409. En grec ancien, sont dites « homonymes » deux choses qui portent le même nom, mais qui n’admettent pas la même définition : ainsi la clef et la clavicule, qui sont désignées par le même mot (kleís) : voir sur ce point la définition qui ouvre les Catégories d’Aristote, citée supra, note 228. Mais en outre, pour Plotin, à la différence d’Aristote, l’homonymie implique aussi un rapport hiérarchique, car la vie de l’âme descendue et la vie de l’intelligible ne sont pas « vies » au même degré, dans la mesure où la première est une vie dégradée qui n’est qu’une image affaiblie de la seconde : voir aussi sur ce point, dans le traité 46 (I, 4), l’ensemble du chap. 3, où Plotin montre que la vie véritable est la vie de l’intelligible dont toutes les autres vies sont des images imparfaites. Porphyre développera ce point dans sa Sentence 12, citée par L. Brisson, dans la note 400, p. 268-269 de sa traduction du traité 28 (IV, 4) dans cette collection.
410. C’est-à-dire de celle qui se consacre au monde sensible, souvent désigné par Plotin comme « ce monde-ci » (voir par exemple, supra, chap. 1, 3). Cette « puissance » a déjà été évoquée, supra, ligne 21.
411. Celle qui a voulu quitter l’intelligible (voir, sur ce point, supra, lignes 20-21).
412. P. Aubenque (« Plotin philosophe de la temporalité », p. 83) comprend que henòs, ligne 53, désigne l’Un, le premier principe, et il s’appuie sur ce passage pour soutenir que le temps, selon Plotin, s’apparente d’une certaine manière davantage à l’Un que ne le fait l’Intellect. Mais la référence à l’absence d’extension (adiastátou), à la même ligne, montre sans conteste que cette unité n’est pas l’Un, mais l’unité de l’Intellect, puisque cette absence d’extension est présentée dans tout le traité comme un trait distinctif de l’éternité par opposition au temps.
413. Sur la continuité du mouvement psychique, voir infra, chap. 12, 3.
414. Sur l’adjectif athróos (« d’un bloc » ; lignes 55 et 57), voir supra, ligne 22 et la note.
415. Nous maintenons esómenon, ligne 56, supprimé par H.-S. dans leurs Addenda.
416. C’est là l’erreur commune de tous les prédécesseurs de Plotin, qui ont défini à tort le temps à partir du mouvement des choses sensibles, et dont les théories ont été examinées et rejetées dans les chapitres 8 à 10 : voir, sur ce point, R. Chiaradonna, « Il tempo misura del movimento ? Plotino e Aristotele (Enn. III, 7 [45]) ».
417. Ligne 61, « accompagner » (parakoloúthēma), s’oppose par le préfixe au verbe epakoloutheîn (« appartenir à », chap. 3, 5) : le premier terme, qui apparaissait déjà dans la définition épicurienne du temps, désigne une relation extrinsèque, à l’inverse du second qui marque une inhérence intrinsèque.

--------------------------------------------------

### CONSIGNE
Donnez la suite des notes sur Plotin, en reprenant après la note 417. Les enregistrements forment un matériau indépendant des notes sur Plotin.

--------------------------------------------------

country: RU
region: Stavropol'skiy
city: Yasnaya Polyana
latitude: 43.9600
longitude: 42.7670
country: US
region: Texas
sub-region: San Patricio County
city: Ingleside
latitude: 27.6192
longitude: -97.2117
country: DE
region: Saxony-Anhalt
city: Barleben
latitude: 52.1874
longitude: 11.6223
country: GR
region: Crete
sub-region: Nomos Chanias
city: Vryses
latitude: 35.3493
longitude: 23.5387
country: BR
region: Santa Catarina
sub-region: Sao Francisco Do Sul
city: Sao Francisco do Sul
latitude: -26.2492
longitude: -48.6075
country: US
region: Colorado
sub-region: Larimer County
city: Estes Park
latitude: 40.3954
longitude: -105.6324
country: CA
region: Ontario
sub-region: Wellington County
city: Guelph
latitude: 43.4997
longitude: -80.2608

--------------------------------------------------

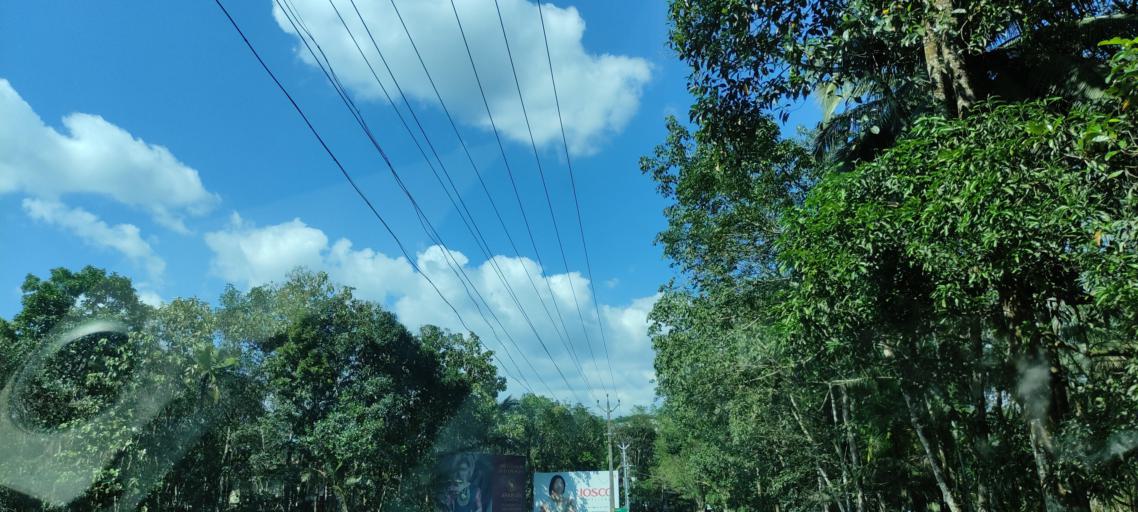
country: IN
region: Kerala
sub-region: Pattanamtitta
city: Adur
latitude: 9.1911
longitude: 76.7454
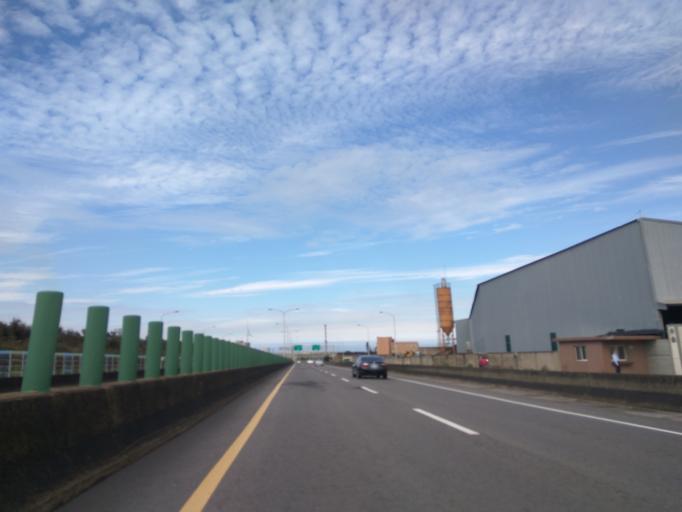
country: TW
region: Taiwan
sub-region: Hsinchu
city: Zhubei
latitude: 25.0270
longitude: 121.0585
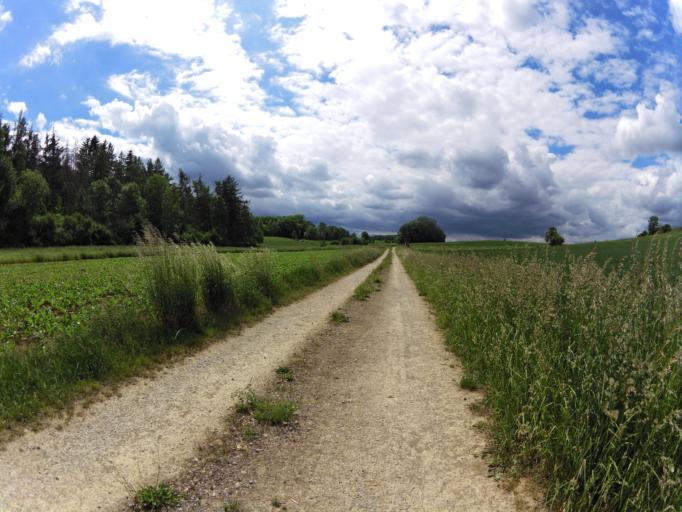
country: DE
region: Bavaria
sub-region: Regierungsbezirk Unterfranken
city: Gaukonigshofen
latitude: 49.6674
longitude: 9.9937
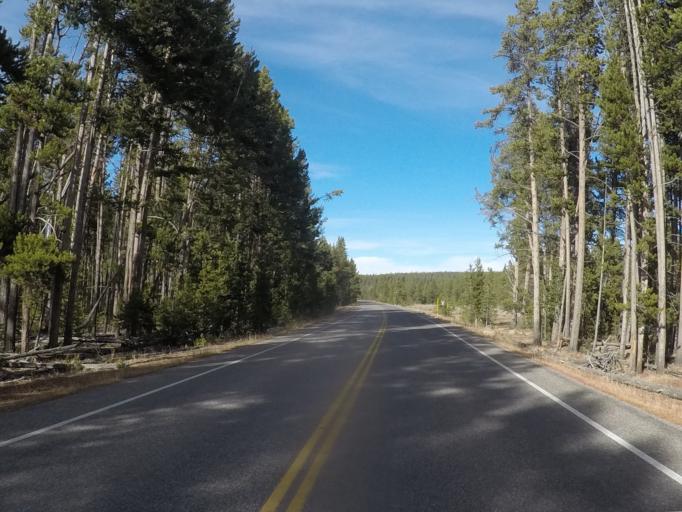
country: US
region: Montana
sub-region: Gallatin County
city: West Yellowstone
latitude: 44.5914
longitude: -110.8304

--------------------------------------------------

### RÉPONSE
418. Voir, sur ce terme (enorṓmenon ; ligne 61-62), supra, chap. 3, 6 et la note.
419. Autrement dit : il y a une analogie stricte entre le temps et l’âme, d’une part, l’éternité et l’être, d’autre part, qui réside dans l’inhérence immédiate des premiers termes aux seconds. Sur le rapport entre l’éternité et l’être, voir en particulier, supra, chap. 3, 6, et chap. 4, 1-5, où Plotin associe de même des expressions très proches du présent passage.
420. Ligne 1, comme supra (chap. 11, 15), on peut hésiter sur l’interprétation à donner du terme phúsis, qui peut s’entendre en un sens large et indéterminé, ou comme désignant plus précisément la puissance végétative de l’âme du monde (ainsi J.-F. Pradeau, « L’âme élastique », en particulier p. 146). La syntaxe de la phrase plaide, nous semble-t-il, en faveur du premier sens. On a là, quoi qu’il en soit, une seconde définition du temps, après celle du chap. 11, 43-45.
421. Sur le terme mē̂kos, voir supra, chap. 11, 19.
422. Le cours de la vie de l’âme progresse « sans bruit » (apsophētí, ligne 3), parce qu’il ne rencontre pas de difficultés, le silence, comme chez Platon (voir Timée 37b5, mais aussi Théétète 144b5-6), connotant pour Plotin l’absence de peine, de heurts et d’efforts dans l’exercice d’une activité, en particulier intellectuelle. Sur le silence de la nature, voir 27 (IV, 3), 4, 27 ; 30 (III, 8), chap. 4 et 5 et la note 43 de J.-F. Pradeau à sa traduction de ce traité dans cette collection, ainsi que 31 (V, 8), 7, 24.
423. Nous donnons au dḕ de la ligne 4 un sens explicatif.
424. Sur cette puissance de l’âme, qui a quitté l’intelligible, voir supra, chap. 11, 21. Afin de montrer, a contrario, que le temps résulte de la descente de cette puissance, Plotin envisage maintenant l’hypothèse d’une remontée de l’âme dans l’intelligible : il en résulterait la disparition du temps (envisagée par Platon aussi dans le Timée 38b7).
425. Sur ce terme, voir, supra, chap. 3, 13 et la note. On trouve dans le Timée la même expression « vie incessante » en 36e4-5 : le temps et le monde sensible ne s’arrêteront pas, puisque l’âme, qui en est le principe immortel, n’interrompt jamais son activité de gouvernement du monde.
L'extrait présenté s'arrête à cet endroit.